The reality has sunken in for the thousands still homeless and unable to find gas, food or water...big government doesn't work as well as smaller government, churches and communities working together.
Tue, Nov 6, 2012 4:04pm
As to the GOP's hypocrisy...I agree they were being hypocrites and think both Obama and Christie did the right thing, I just think Christie did for the good of his state and Obama did it to get re-elected. It was a great PR photo one week before the election.
Tue, Nov 6, 2012 4:37pm
@Earl: But there are those rose-colored glasses again! You're a conservative, so you automatically think the fellow conservative did it for the common good, while the liberal did it selfishly.
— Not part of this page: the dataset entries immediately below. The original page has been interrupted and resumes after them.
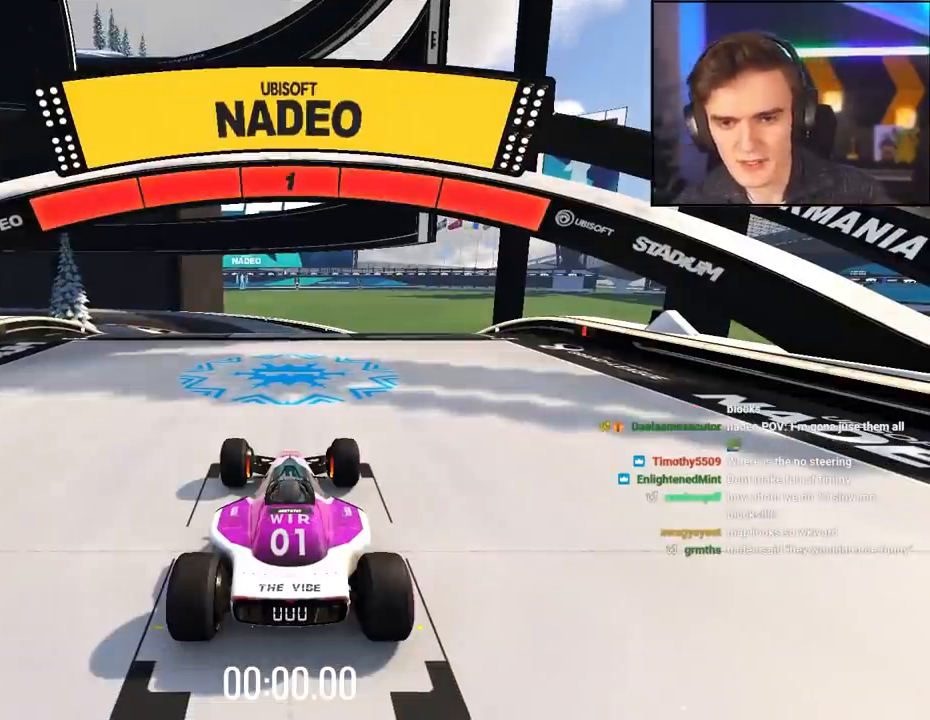
{"keys": ["up"], "events": []}
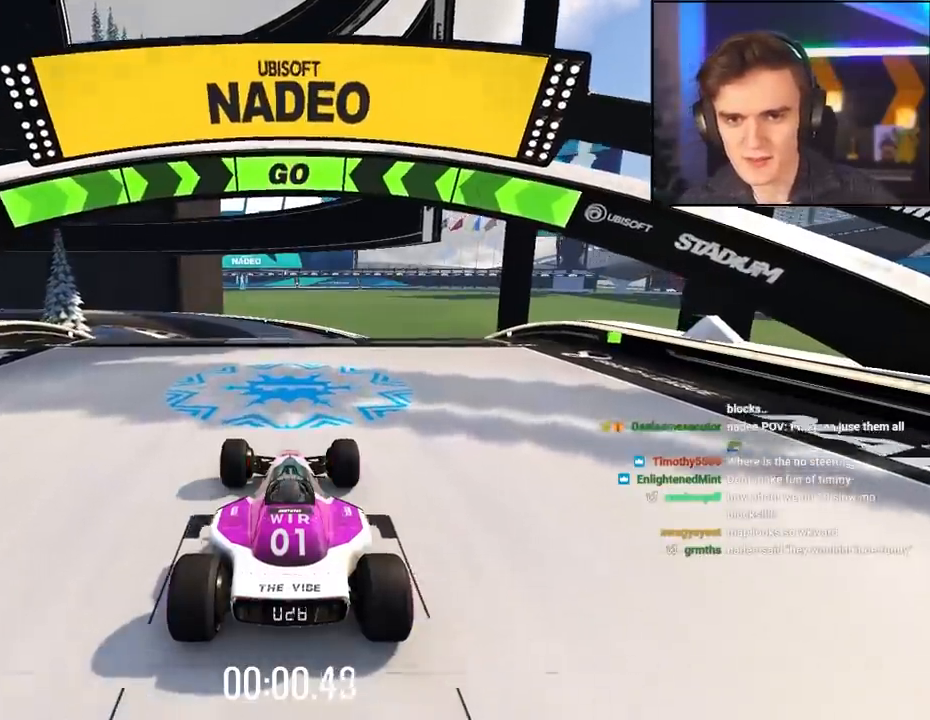
{"keys": ["left", "up"], "events": [[467, "left", "down"]]}
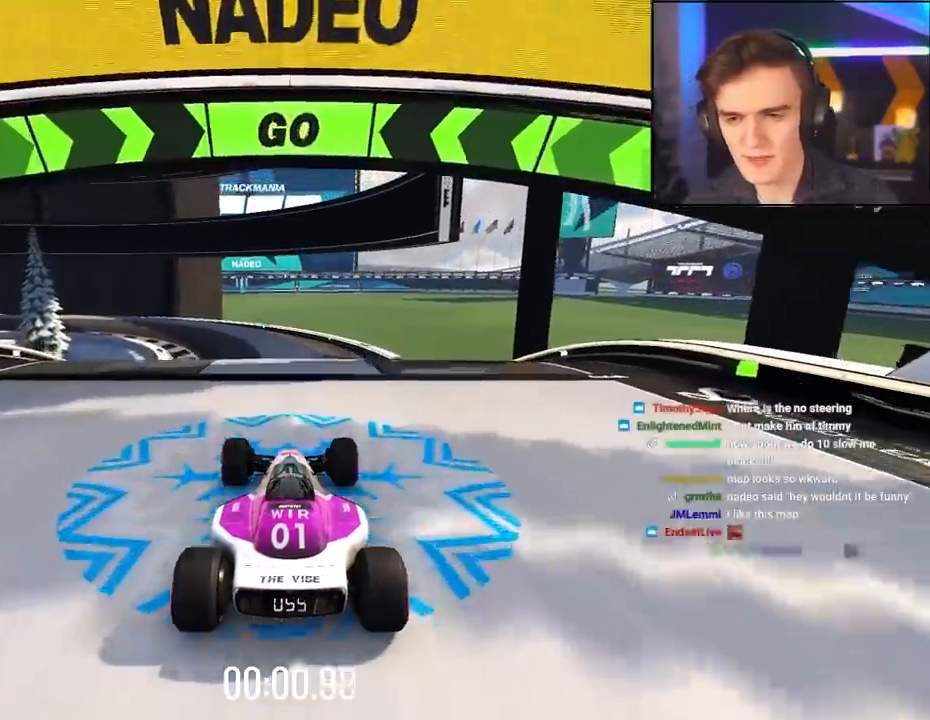
{"keys": ["up"], "events": [[67, "left", "up"], [450, "left", "down"], [484, "left", "up"]]}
If we had a Republican in office right now, and everything went EXACTLY the same way with Sandy and the presidential visit to NJ, would you be so quick to accuse said Republican president of doing it for a photo op? Of course not! You'd say it's all about helping his fellow Americans! So why the double standard? Why are you SO anti-Obama, that you immediately think anything and everything he does is for self-serving purposes?
Sure, Obama used the picture as a campaign photo op. But ANY president in a tight re-election battle would have done the EXACT same thing, regardless of the party. To believe otherwise is just... well, silly.
Tue, Nov 6, 2012 7:19pm
Teatime: Yep. I did something to support our troops as well. I voted for Romney and everybody else Republican running for office in Maryland. I'm not going to be fooled by these traitors as you've been.
Tue, Nov 6, 2012 9:06pm
" If we had a Republican in office right now, and everything went EXACTLY the same way with Sandy and the presidential visit to NJ, would you be so quick to accuse said Republican president of doing it for a photo op?"~Shawn
Actually...yes I would accuse a Republican president, if the photo op was as obvious as this one. I know that ALL politicians need and use good photo ops to help their PR but sometimes it is so blatantly obvious (like this photo) that it should be called out as such.
As to Christie...yes I did give him the benefit of the doubt in this case (I do believe he truly cares for his state) but I am not actually a fan of his. I’m very happy that Romney picked Paul Ryan as his VP over Christie.
Mike from Delaware
Tue, Nov 6, 2012 10:57pm
EarlGrey: I agree that Gov. Christie would have hugged anyone that was going to help his state. You're correct, none of us know either Christie's or Obama's motives or thoughts, so in this kind of situation I just try to give them the benefit of the doubt, that they were doing it for the best reason, to help the people of NJ. Granted, any Prez in a tight race would use the photo in their campaign ads.